About a mile north of the last house, I found “the woods.”  All the neighborhood kids called it “the woods.” We were from that point on free range kids. We would ride our bikes, wallow in the mud, and go to the woods. I could spend hours in the woods, a place overgrown and tangled with strange plants like Jack in the Pulpit, and the home of toads and salamanders.  

Just beyond the woods was Sally Norbeck’s farm. Sally and I became friends. I could not have pets, but she let me ride on her pigs and play with her barn cats. We also mucked around in the woods. Ever since that time I have felt a sense of peace and comfort in overgrown and unkempt places.

My mother died in the little greenhouse in 2007. My father lived in it until it became impossible, and my sisters convinced him to move into a senior apartment complex. As long as he still lived there, I went back to the little greenhouse. I walked or drove around my old neighborhood. Sally’s farm is long gone. In its place is Target, Applebee’s, and a bunch of car dealers. The woods are no longer woods, they are a few large trees in a green lawn, a park. 

Gone is the dark, cool cathedral of trees, vines, and mysterious plants. I found the loss of the woods the hardest part of this change, of this progress to take. Sadness washed over me each time I saw what was left of the woods.

SDC has become my woods. So few other hikers know about these trails, that sometimes we only see one or two others on the trails or roads. My husband Dave and I usually do not talk much on these walks. We may point out something that the other might miss, a lizard, a bird, wildflowers, a building with a million woodpecker holes, or the ugly cell tower. I will enjoy this as much as I can, for as long as I can. When we walk by the old cemetery, I feel a wave of melancholy and a vision of long ago suffering.  We usually say nothing on this part of our walk.

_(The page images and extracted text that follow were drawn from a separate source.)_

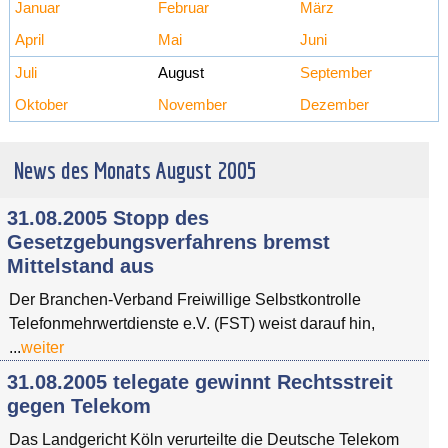
Januar
Februar
März
April
Mai
Juni
Juli
August
September
Oktober
November
Dezember
News des Monats August 2005
31.08.2005 Stopp des
Gesetzgebungsverfahrens bremst
Mittelstand aus
Der Branchen-Verband Freiwillige Selbstkontrolle
Telefonmehrwertdienste e.V. (FST) weist darauf hin,
...
weiter
31.08.2005 telegate gewinnt Rechtsstreit
gegen Telekom
Das Landgericht Köln verurteilte die Deutsche Telekom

Progress and reality are coming, as they must. Just letting it be is not possible. There is monetary and social value to be had. Letting the green and growing take over at SDC is not in the plan. My only hope and dream for this place is that it not lose its magic and mystery completely.  When I hear “planned community,” I see white-washed buildings with tile roofs, someone’s idea of Sonoma architecture. But, maybe, just maybe beyond the main campus we can let the lovely decay of the old places continue.  Maybe we can let the vines overtake these old camp buildings and become living green sculptures.  Maybe the trails and paths do not have to be manicured and paved.  Maybe I will not lose “the woods” of my senior years, as I did “the woods” of my youth.  

 



5 thoughts on “The sad beauty of inevitable decline

  1. Very thoughtful. I grew up in Rochester New York. Our home was built in 1885. There was a barn. Across the street is a park. Down the street are river banks bordering the Genesee River. Our mothers were apprehensive about our playing down the River bank. It is steep and dangerous in parts. What a wonderful childhood. All are still there but now there is a fence along the riverbank. Children need to explore and let their imagination soar! By mom!

  2. I spent years 4 to 17 on a farm in northern Missouri, so I relate directly to the woods and mud experienced by the author. Rabbits and snakes, deer and turtles, lively unnamed birds, even (ugh!) leeches. My place of refuge and solace.